• **Data segment**:
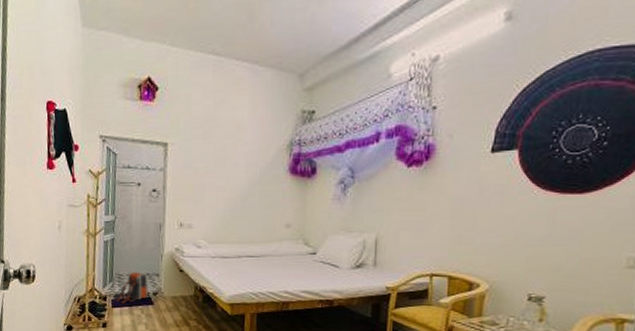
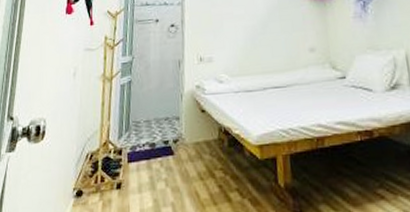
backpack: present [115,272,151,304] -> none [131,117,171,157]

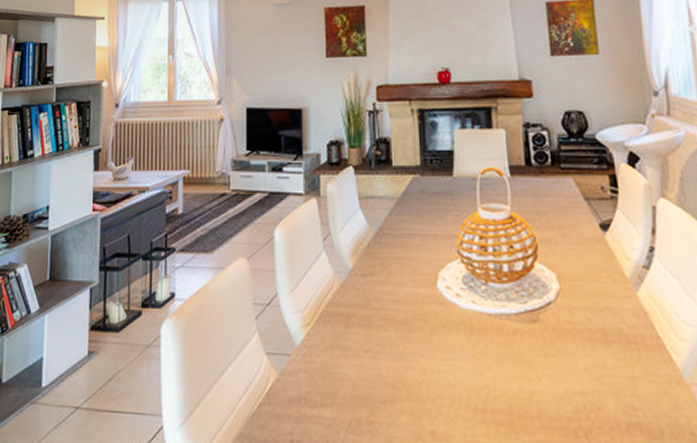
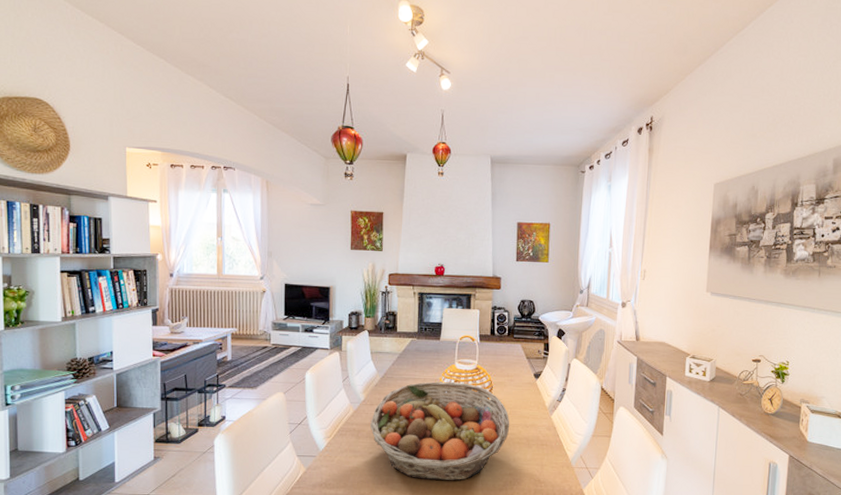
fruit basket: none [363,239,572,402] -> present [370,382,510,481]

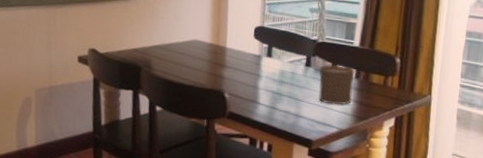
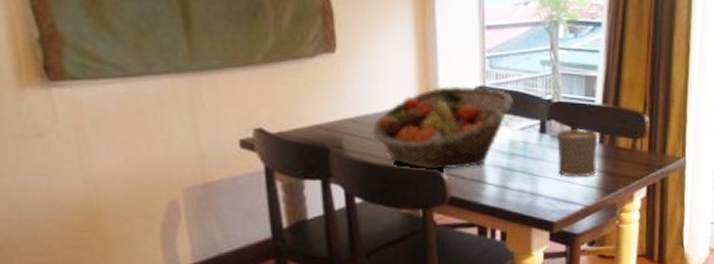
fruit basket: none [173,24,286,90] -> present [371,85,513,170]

• **Problem to work on**:
All of the lines above that carry the string "fruit" need to be found and copied.

• **Solution to the exercise**:
fruit basket: none [363,239,572,402] -> present [370,382,510,481]
fruit basket: none [173,24,286,90] -> present [371,85,513,170]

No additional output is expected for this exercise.